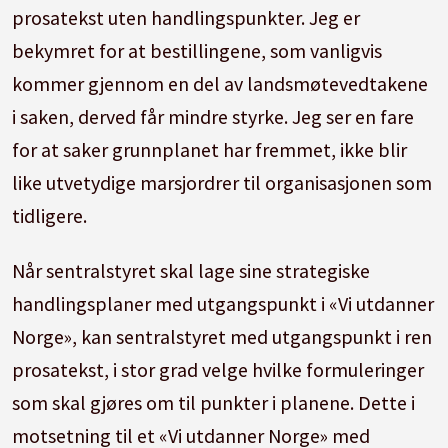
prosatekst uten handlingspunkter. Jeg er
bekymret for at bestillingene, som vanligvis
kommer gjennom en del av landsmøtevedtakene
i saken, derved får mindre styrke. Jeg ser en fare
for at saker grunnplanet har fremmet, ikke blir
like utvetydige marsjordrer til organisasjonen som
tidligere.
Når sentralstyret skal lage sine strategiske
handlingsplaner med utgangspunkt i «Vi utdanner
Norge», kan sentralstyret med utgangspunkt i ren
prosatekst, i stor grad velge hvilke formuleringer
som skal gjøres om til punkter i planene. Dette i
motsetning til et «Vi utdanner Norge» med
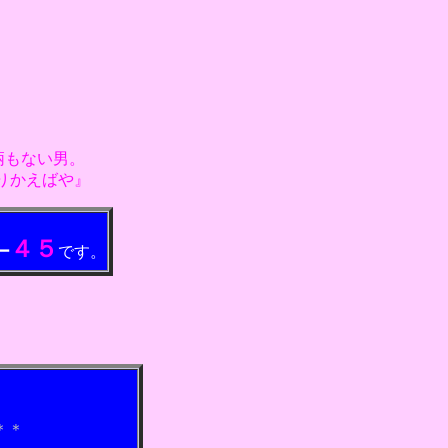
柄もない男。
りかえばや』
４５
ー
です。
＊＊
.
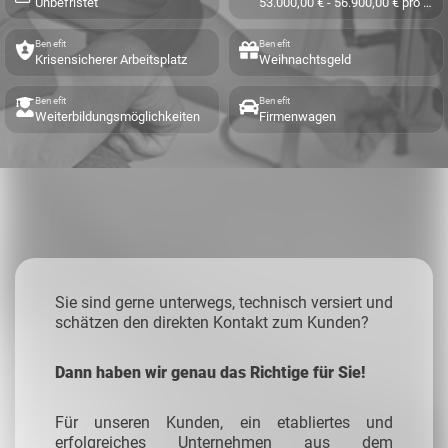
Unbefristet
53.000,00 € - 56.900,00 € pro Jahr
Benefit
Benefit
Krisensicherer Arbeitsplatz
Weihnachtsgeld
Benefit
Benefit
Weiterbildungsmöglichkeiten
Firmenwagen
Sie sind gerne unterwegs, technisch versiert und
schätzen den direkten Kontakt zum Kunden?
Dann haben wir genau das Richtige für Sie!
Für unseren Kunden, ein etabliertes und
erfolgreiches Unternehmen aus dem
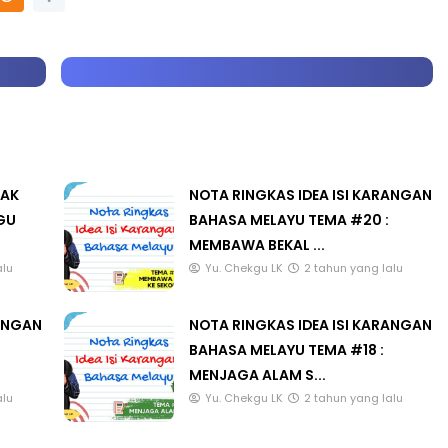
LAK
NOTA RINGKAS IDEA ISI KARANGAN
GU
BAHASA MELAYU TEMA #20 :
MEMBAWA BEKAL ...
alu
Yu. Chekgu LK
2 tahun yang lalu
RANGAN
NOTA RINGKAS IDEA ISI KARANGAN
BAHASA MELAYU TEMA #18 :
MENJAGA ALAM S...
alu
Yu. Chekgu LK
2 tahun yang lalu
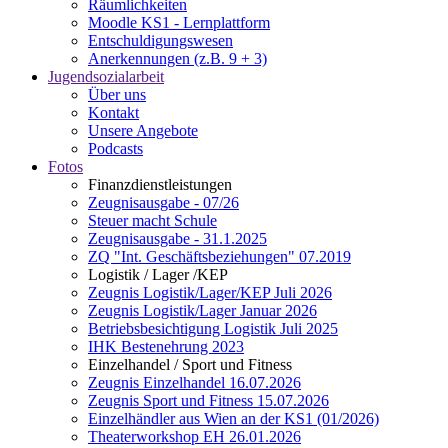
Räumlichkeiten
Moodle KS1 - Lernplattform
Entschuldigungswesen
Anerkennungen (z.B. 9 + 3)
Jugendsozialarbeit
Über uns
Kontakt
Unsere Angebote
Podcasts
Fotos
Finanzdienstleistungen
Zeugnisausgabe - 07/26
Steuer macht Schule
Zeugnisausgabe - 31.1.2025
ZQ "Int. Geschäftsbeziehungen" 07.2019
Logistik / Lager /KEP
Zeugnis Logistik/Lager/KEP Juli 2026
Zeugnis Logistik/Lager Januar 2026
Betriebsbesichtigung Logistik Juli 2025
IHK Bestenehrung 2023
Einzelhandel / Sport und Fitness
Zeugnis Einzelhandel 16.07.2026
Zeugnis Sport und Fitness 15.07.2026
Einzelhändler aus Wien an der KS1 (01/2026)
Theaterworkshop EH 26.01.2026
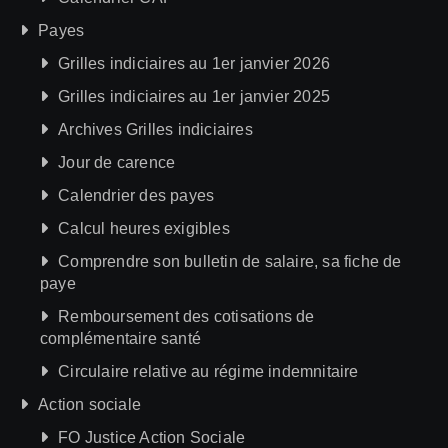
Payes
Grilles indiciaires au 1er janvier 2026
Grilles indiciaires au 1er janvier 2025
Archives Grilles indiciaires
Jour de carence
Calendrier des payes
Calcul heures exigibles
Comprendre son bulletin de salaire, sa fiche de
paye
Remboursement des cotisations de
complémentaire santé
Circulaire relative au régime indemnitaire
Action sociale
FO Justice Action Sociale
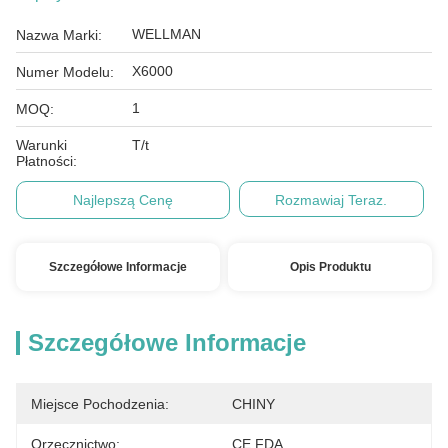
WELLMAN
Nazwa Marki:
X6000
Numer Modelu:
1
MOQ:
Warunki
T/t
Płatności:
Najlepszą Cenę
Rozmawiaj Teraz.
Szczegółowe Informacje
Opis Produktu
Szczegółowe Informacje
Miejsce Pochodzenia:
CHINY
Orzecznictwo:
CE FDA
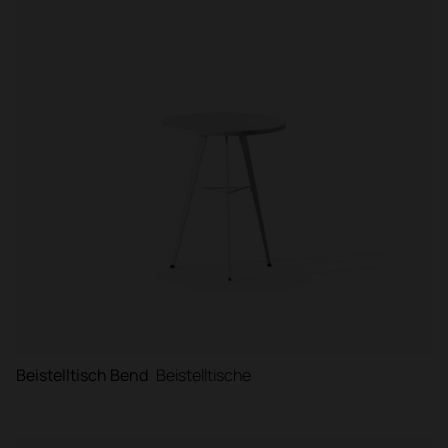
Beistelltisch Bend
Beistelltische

----

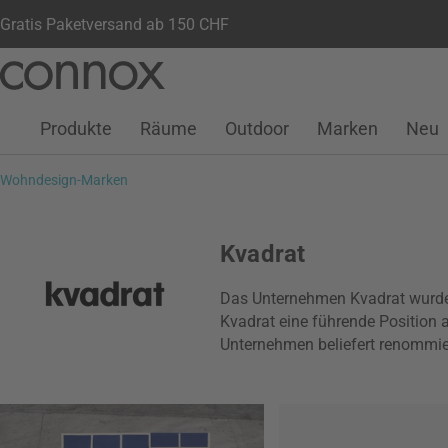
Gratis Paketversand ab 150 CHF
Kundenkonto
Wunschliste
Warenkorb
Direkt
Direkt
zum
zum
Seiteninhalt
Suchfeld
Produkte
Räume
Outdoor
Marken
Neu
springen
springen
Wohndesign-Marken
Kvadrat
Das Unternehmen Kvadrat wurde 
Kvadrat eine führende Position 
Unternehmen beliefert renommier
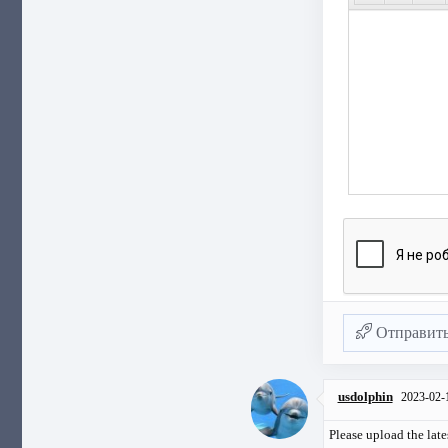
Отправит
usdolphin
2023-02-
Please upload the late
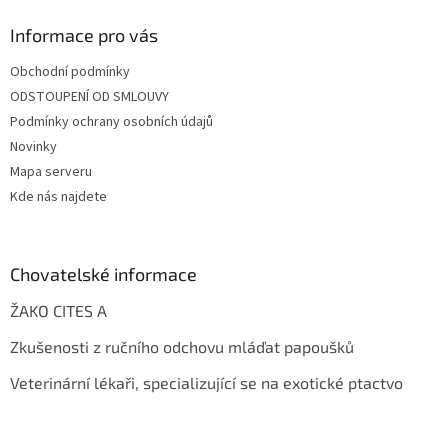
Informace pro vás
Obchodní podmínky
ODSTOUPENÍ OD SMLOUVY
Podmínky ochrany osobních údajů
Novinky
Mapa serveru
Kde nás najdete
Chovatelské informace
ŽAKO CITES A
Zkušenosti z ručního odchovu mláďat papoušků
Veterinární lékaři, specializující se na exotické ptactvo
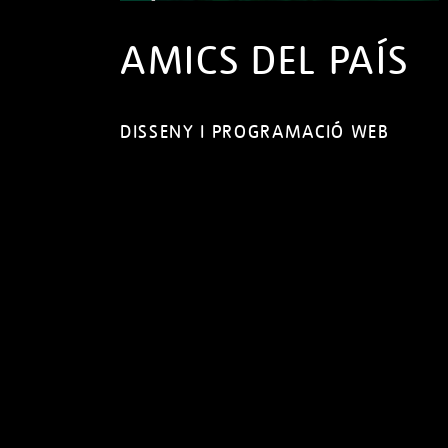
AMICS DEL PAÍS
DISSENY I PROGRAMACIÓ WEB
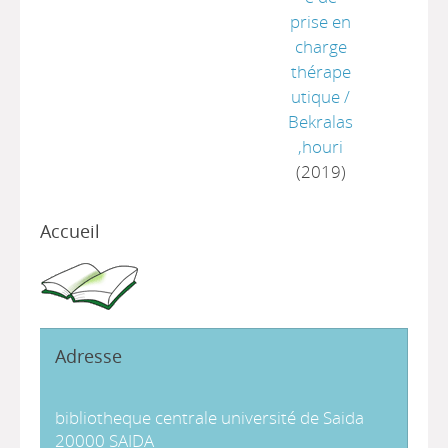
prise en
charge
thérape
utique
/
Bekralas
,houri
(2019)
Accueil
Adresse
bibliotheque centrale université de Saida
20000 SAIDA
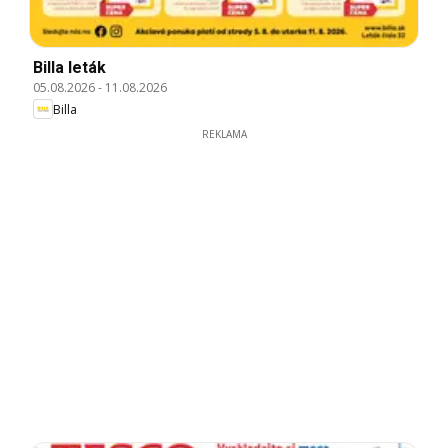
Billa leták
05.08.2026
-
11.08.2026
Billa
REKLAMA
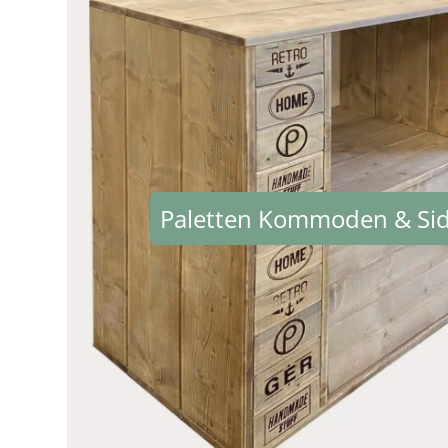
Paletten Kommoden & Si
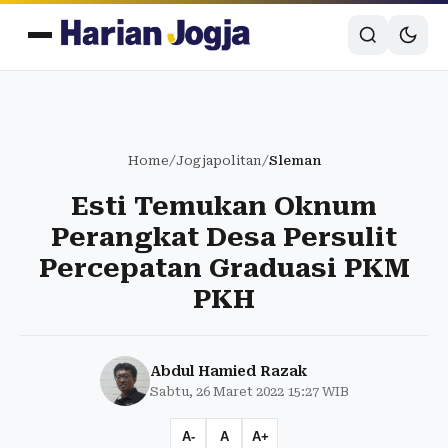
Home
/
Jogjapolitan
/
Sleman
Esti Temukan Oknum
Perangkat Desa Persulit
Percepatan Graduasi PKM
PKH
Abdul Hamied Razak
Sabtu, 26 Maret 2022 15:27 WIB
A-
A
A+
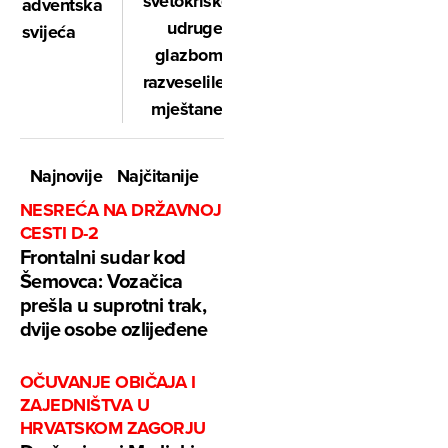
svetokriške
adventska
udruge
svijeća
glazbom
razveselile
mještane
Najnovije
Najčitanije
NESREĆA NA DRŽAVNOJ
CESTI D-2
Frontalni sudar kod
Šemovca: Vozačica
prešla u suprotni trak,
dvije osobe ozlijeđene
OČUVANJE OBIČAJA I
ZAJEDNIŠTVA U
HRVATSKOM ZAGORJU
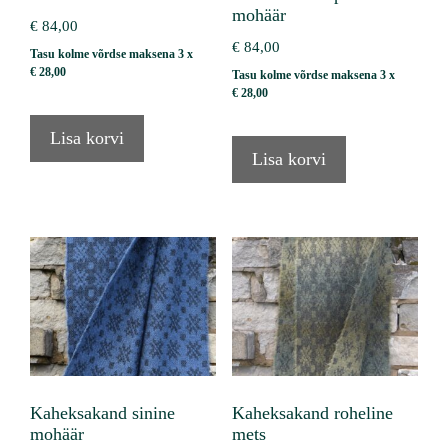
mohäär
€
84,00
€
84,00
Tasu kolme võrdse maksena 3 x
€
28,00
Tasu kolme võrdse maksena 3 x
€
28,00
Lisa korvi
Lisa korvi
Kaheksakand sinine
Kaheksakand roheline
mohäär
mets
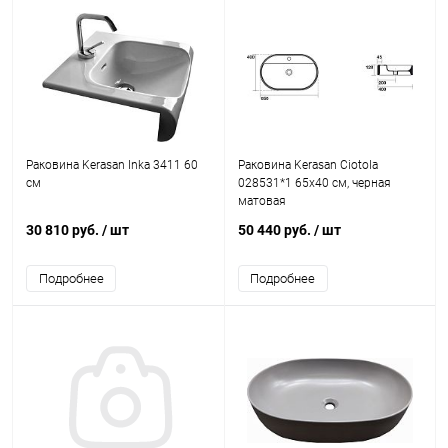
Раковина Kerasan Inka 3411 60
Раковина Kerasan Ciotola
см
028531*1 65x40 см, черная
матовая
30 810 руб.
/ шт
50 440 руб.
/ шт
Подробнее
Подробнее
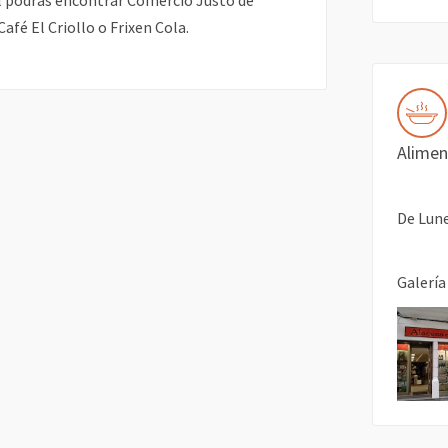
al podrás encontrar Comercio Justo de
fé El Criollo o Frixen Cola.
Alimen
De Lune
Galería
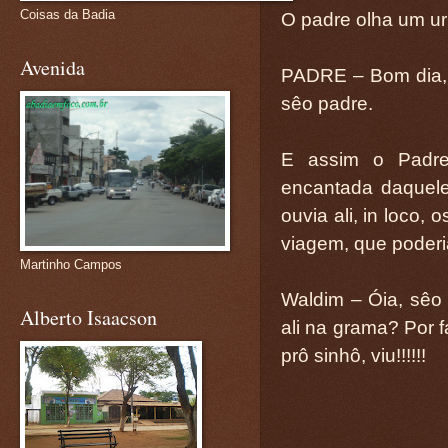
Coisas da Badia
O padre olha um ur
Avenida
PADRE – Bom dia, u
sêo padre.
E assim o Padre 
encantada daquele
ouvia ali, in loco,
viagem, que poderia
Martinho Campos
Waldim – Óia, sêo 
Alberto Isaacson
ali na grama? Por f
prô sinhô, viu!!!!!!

----

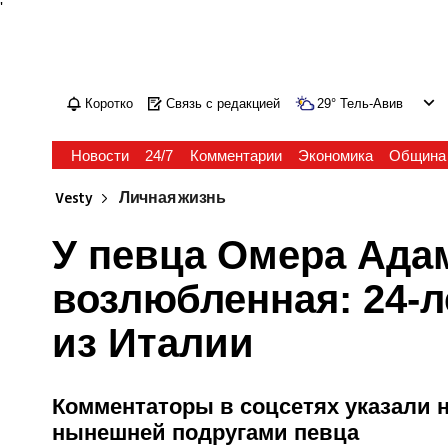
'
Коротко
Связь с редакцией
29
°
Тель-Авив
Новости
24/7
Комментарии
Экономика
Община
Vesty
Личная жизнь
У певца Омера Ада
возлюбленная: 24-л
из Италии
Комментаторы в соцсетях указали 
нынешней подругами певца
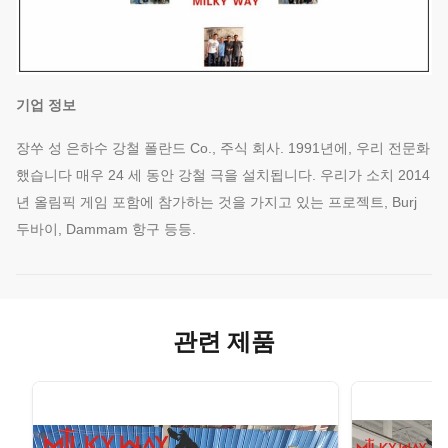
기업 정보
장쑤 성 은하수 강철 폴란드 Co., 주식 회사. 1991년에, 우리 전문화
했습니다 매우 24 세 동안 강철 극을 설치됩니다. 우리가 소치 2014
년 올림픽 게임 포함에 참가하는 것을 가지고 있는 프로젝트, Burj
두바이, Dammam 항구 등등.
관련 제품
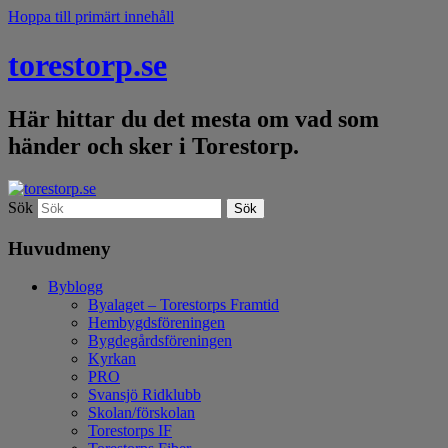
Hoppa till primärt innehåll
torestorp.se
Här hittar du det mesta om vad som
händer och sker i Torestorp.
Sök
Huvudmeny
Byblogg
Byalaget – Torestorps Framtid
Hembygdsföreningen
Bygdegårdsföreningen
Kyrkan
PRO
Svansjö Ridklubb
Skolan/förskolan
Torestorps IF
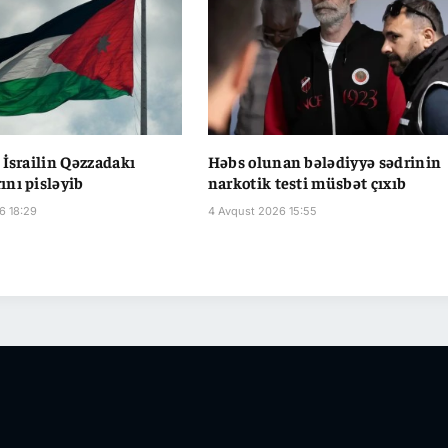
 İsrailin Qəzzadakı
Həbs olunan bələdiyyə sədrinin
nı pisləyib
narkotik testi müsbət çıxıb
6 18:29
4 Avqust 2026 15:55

----

* _WHAT TO DO_:
Can you write out, word for word, the stretch of the data from the line containing "Hoppa till primärt innehåll" through the line containing "Torestorps IF"?

* _ANSWER FOR THIS EXERCISE_:
Hoppa till primärt innehåll
torestorp.se
Här hittar du det mesta om vad som
händer och sker i Torestorp.
Sök
Huvudmeny
Byblogg
Byalaget – Torestorps Framtid
Hembygdsföreningen
Bygdegårdsföreningen
Kyrkan
PRO
Svansjö Ridklubb
Skolan/förskolan
Torestorps IF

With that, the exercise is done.